First, consumers remain exposed to volatile gas prices even as the electricity system becomes dominated by renewable energy.

Second, windfall gains are generated for some electricity producers and the government through its price-guarantee arrangements when gas prices spike.

Third, the public understandably wonders why electricity prices remain high even when cheap renewable electricity is expanding rapidly.

And fourth, confidence in the energy transition risks being undermined if people believe that decarbonisation simply means permanently high energy prices.

None of this is necessary.

Electricity markets can be designed differently. Prices could reflect the costs of the different technologies providing electricity rather than the cost of the most expensive marginal unit. Long-term contracts, regulated pricing frameworks, or segmented markets could deliver much more stable and rational outcomes.

But achieving that requires abandoning the idea that a textbook model of marginal-cost pricing provides the right framework for electricity markets. That model was developed for competitive markets for ordinary goods. Electricity is not one of those goods.

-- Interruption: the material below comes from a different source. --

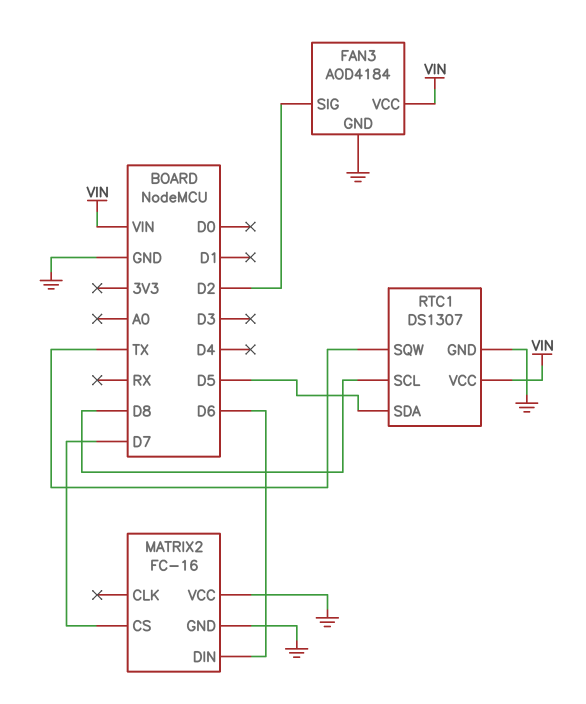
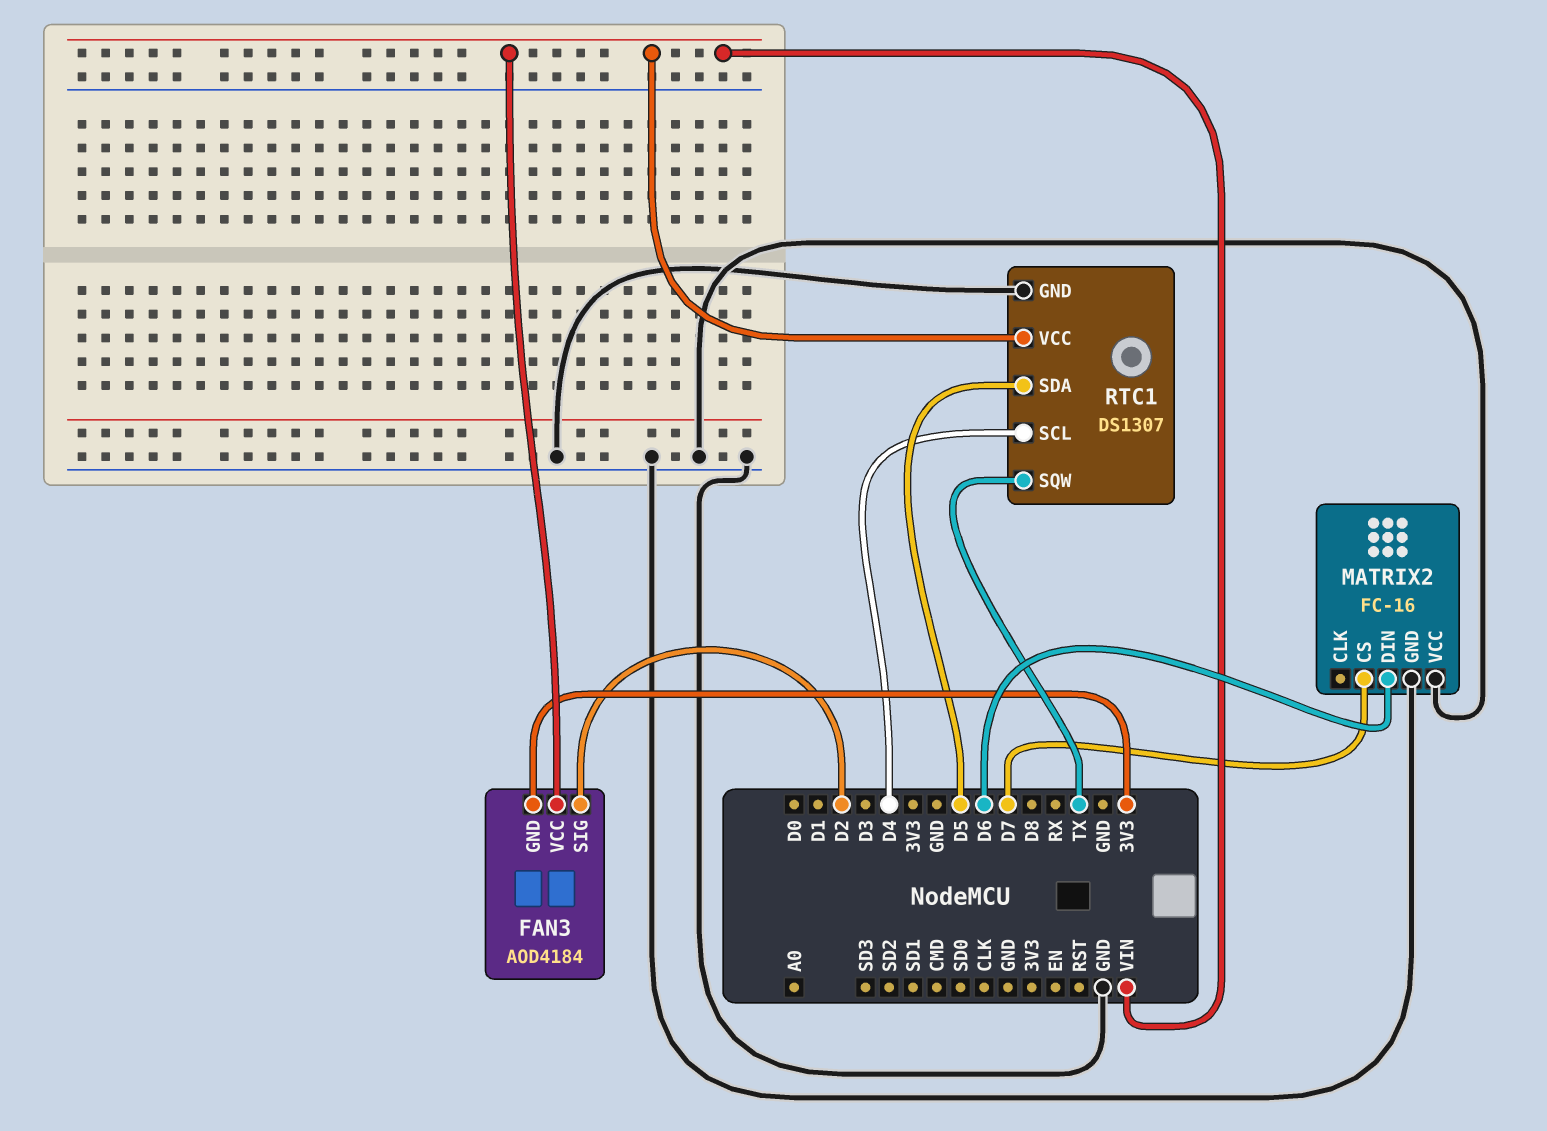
FAN3 pin GND: GND -> 3V3
RTC1 pin SCL: D8 -> D4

Continuing to price electricity as if it were is not just economically questionable. It is economically irrational.

What would make rational sense now would be the restructuring of the pricing of the electricity market in the UK to reflect the actual contractual conditions that exist around the generation of power to provide the returns that are actually reasonably required by each of the generators involved, with the goal of reducing to the greatest possible degree the price to the consumer. Technically, this is entirely possible. This would be a proper role for government. The one government has adopted is one that abandons the role of government and pretends, instead, that a faux market exists. That has been the height of irresponsibility..

If Ed Miliband wanted to do something really useful with his time in office, this should be his goal.